As we put it yesterday, UPC is built on political mischief and misconduct, it’s basically just a lie, and Team UPC are greedy liars. Just like the EPO management right now… they belong together. Team UPC and Team Battistelli (EPO management) tell us whatever lies promote the illusion that the UPC is desirable (they like talking about “SMEs”). They want us to think that they ‘unify’ Europe (hence an acronym with “unified” or “unitary”, after the latest rename of “EU” and “community”). It’s all about profits of litigating entities and it harms SMEs the most (they rarely even operate outside their home country).

Finally, just to show the sheer dishonesty of Team UPC, check out what Herbert Smith Freehills LLP’s Rachel Montagnon published yesterday. This is the headline: “The Unified Patent Court (UPC) – Open for Business in 2018?”

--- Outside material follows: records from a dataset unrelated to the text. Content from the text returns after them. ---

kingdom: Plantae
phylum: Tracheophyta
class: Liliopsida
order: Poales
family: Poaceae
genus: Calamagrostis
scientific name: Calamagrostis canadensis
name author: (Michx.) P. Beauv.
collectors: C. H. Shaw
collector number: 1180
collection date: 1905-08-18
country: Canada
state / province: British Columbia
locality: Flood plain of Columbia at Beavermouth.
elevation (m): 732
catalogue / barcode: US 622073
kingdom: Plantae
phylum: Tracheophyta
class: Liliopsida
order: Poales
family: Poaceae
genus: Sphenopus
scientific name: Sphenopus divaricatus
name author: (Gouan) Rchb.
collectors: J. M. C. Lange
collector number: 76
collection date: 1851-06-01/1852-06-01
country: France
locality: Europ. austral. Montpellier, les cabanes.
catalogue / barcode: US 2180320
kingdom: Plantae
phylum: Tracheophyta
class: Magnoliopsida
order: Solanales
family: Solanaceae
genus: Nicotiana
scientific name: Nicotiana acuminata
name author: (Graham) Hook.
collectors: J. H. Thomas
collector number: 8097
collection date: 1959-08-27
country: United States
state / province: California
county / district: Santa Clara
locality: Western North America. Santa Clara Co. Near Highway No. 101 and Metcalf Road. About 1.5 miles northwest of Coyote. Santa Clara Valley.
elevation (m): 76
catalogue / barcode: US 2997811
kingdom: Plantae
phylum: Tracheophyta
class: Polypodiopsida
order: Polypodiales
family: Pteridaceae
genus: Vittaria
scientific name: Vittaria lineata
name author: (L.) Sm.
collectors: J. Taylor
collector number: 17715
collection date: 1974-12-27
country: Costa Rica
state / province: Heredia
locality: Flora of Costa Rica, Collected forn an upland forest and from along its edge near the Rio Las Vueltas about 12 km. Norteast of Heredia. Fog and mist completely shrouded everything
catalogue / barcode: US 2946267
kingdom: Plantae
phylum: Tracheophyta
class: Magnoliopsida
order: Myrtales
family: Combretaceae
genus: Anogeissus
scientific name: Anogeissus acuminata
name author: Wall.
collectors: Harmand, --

Pushing lies with a question mark at the end still makes these lies. They’re clearly getting desperate and they ignore every fact which does not suit them, pretending all barriers are gone, including some of the biggest ones, for example:

German ratification is dependent on the outcome of the challenge being mounted in the German Federal Constitutional Court (FCC) regarding the constitutionality of the law passed by German Parliament on the UPC’s implementation. The German court has asked for observations on the case and had previously set a deadline for any comment by end of October 2017 – though it has been reported that this has now been extended to the end of the year. The FCC will then determine whether or not to dismiss the complaint, a process which is expected to take until at least April 2018. If the complaint is dismissed, Germany will be able to ratify the UPCA soon after. There has, however, been talk of the possibility of the case being referred to the Court of Justice of the EU (CJEU), which would cause substantial delay to the case being decided and ultimately to Germany’s ratification.

See? Not a problem! The complaint in Germany? It’s gone. Poof!

Just because they want barriers to vanish doesn’t mean they will. The author feels comfortable leaning on Jo Johnson, at no point bothering to point out that both he and his predecessors are gone!